** RECORDS TO PROCESS follows **

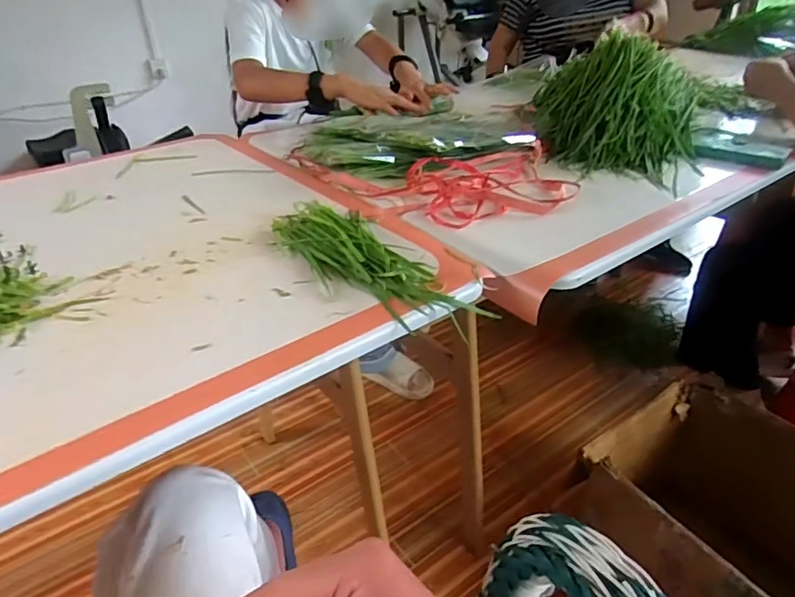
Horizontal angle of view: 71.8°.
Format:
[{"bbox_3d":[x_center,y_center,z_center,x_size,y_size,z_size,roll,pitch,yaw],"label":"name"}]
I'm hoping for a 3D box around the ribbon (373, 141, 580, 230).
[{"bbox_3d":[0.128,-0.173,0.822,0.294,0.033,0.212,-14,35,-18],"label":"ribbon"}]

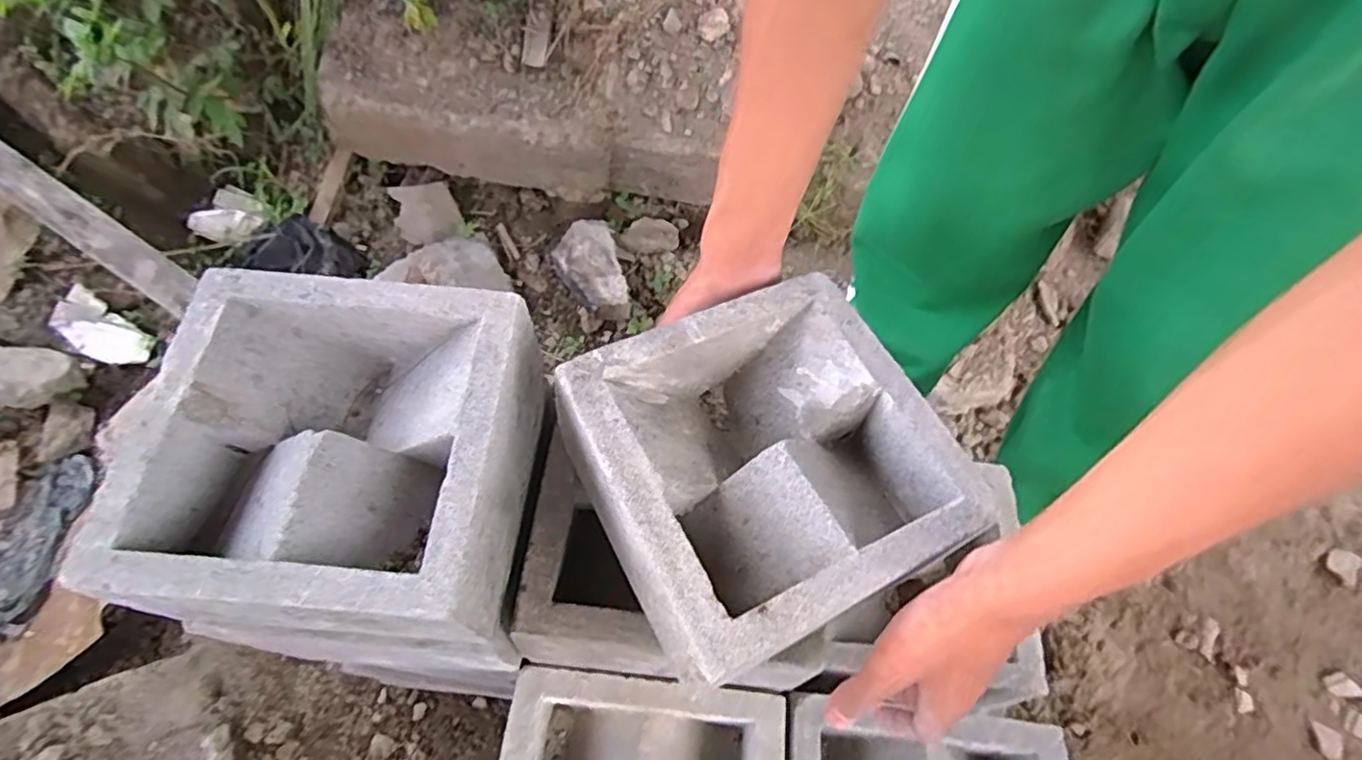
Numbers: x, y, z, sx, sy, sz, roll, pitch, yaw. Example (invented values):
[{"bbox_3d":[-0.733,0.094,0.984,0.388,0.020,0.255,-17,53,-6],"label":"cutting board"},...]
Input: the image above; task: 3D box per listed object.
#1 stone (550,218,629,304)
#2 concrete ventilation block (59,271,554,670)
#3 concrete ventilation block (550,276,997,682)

** End of RECORDS TO PROCESS **

**EXERCISE PROMPT**
Every line in the records above with the string "pitch" in it should be shown.

**EXERCISE RESPONSE**
[{"bbox_3d":[x_center,y_center,z_center,x_size,y_size,z_size,roll,pitch,yaw],"label":"name"}]
Numbers: x, y, z, sx, sy, sz, roll, pitch, yaw. Example (invented values):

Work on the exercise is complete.